Jon Bolton certainly has grounds to retire.
As the founder and owner of The Salt Lake Roasting Company, he has spent 36 years selling coffee in a state where practicing members of the predominant religion abstain from his primary product.
And no one would have questioned Bolton if he had quit when Salt Lake City bought his coffee shop on the southeast corner of 300 East and 400 South — along with the old Barnes Bank building next door — to make way for an affordable housing development.
Instead of retirement, though, the 67-year-old Bolton has poured his soul into creating a new location for The Roasting Company five blocks east at 820 E. 400 South. “I don’t picture myself retired,” he said. “I like what I do.”
For those seeking one last cup of Utah coffee nostalgia, Bolton said the old shop should be open for about one more week.
“There are a lot of memories there,” he said, although he hasn’t had time to feel melancholy while overseeing a remodel of the old Wasatch Pizzeria building. The Roasting Company will now sit next to a lube and oil business, across the street from a fast-food Mexican restaurant and just a few steps from a TRAX stop.
Customers should immediately recognize the new building, with the same “Bora Bora” blue exterior paint, a nod to the developing nations where coffee beans originate.
“When I travel to South America, everything is pastel,” Bolton said. “Life is hard, and painting buildings bright colors cheers people up.”
At 3,500 square feet, the new store is half the size of the current one, and that’s by choice. “I’m not upscaling,” Bolton said during a recent interview. “There are so many good places to have coffee now. It doesn’t make sense.”
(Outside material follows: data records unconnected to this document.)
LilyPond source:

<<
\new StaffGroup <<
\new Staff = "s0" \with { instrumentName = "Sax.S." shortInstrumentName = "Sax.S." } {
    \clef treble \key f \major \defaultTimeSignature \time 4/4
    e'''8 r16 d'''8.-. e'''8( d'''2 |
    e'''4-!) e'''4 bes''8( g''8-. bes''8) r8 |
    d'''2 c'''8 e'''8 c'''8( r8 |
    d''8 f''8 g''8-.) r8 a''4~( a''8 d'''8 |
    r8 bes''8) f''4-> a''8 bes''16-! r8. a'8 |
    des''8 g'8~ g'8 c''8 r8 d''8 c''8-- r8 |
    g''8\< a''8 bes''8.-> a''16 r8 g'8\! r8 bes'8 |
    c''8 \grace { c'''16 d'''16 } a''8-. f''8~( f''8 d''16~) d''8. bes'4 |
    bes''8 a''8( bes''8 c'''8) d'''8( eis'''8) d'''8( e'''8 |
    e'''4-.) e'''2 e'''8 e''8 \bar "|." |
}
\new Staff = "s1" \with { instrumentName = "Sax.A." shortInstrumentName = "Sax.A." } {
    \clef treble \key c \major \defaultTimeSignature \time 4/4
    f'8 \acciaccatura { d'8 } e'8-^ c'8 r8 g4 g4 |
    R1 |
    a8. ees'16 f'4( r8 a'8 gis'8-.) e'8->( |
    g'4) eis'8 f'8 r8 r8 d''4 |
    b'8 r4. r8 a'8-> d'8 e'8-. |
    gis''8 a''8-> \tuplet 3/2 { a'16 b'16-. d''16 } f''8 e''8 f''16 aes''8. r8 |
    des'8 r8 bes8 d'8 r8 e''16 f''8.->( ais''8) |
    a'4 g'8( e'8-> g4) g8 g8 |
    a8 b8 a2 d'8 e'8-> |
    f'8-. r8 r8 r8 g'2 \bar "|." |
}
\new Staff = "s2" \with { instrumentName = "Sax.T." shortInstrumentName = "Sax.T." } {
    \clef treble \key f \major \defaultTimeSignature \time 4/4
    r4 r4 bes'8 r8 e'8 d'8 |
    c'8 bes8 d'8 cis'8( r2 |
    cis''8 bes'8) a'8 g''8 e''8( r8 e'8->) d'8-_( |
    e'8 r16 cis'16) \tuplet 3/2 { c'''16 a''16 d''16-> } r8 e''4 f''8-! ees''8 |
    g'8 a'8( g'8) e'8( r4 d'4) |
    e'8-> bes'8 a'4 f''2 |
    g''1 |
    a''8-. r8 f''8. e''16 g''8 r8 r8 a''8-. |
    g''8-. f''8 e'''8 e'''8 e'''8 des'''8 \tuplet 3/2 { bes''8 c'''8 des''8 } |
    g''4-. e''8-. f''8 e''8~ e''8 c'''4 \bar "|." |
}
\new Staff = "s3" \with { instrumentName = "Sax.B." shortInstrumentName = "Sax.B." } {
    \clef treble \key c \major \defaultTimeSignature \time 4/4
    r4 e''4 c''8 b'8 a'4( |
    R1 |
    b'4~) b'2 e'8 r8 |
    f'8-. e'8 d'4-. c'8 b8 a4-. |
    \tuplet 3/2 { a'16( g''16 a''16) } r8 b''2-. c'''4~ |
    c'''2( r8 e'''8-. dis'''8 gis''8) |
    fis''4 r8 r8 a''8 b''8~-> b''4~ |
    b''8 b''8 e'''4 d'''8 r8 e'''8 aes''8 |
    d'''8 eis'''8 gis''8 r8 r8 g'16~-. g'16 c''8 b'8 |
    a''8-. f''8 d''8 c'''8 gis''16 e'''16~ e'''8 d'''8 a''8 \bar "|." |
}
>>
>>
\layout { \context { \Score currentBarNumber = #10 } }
The smaller space has its advantages, like updated plumbing, modern electricity and a street-level door for deliveries, something the old building — constructed in 1951 — lacked. No longer will Bolton and his employee have to carry 154-pound bags of coffee beans down, and then up, a set of 22 stairs.
Several weeks ago, a crane lifted the German coffee roaster, which Bolton bought in 1983, out of the old building. It was rolled into its new spot on pipes. Hanging above it is “The Roasting Company” sign, in neon red and green.
There are other familiar touches customers might recognize: the metal door handles, the iron gates that surrounded the patio, the raised maps of coffee-growing regions and the wood case with drawers that stored coffee.
Bolton said he couldn’t bring the large world map, as it was glued to the walls. But he searched the web and was able to find another that now hangs in the new loft.
Those old favorites will be mixed with more modern high ceilings, skylights and a stand-up bar as well as high-tech brewing systems that will provide batch coffee and coffee by the cup.
Such technology wasn’t available in 1981 when Bolton, a chef at Snowbird Ski Resort, started roasting coffee beans. “My initial dream was to open a restaurant that had good coffee,” he said.
He sold roasted coffee beans wholesale for a few years before opening The Roasting Company two years later in the building where Stoneground Kitchen now stands. It was the first coffee roaster between Denver and San Francisco, and it became a symbol of the Utah counterculture. In 1991, the shop moved to its current spot across the street. About three years ago, Bolton sold the building to Salt Lake City when officials informed him of their plans for a housing development.
Throughout the years, Bolton has traveled the world — from Ethiopia and Zimbabwe to Mozambique and Kenya — in search of sustainable, organic beans.
With so many years of experience, he was naturally skeptical of the “third wave” of coffee roasters that have opened in Utah in the past five years.
“At first, I thought no one was going to tell me how to do things; I’ve been doing this 25 years,” he said. But over time “it has brought interesting things to the table and competition makes you better. At least it has made me better.”
Today, he sees coffee shops as modern-day bars, places you go for camaraderie.
“You have to have a good product,” he said, “but you also have to make people feel welcome and part of something.”
Bolton, who started his family later in life — he and his wife are raising three children ages 11, 8 and 6 — hopes the new location will bring longtime customers and a new generation of coffee drinkers.
“I’m at peace with the move,” he said. “I still get to do what I’m good at, which is roasting coffee.”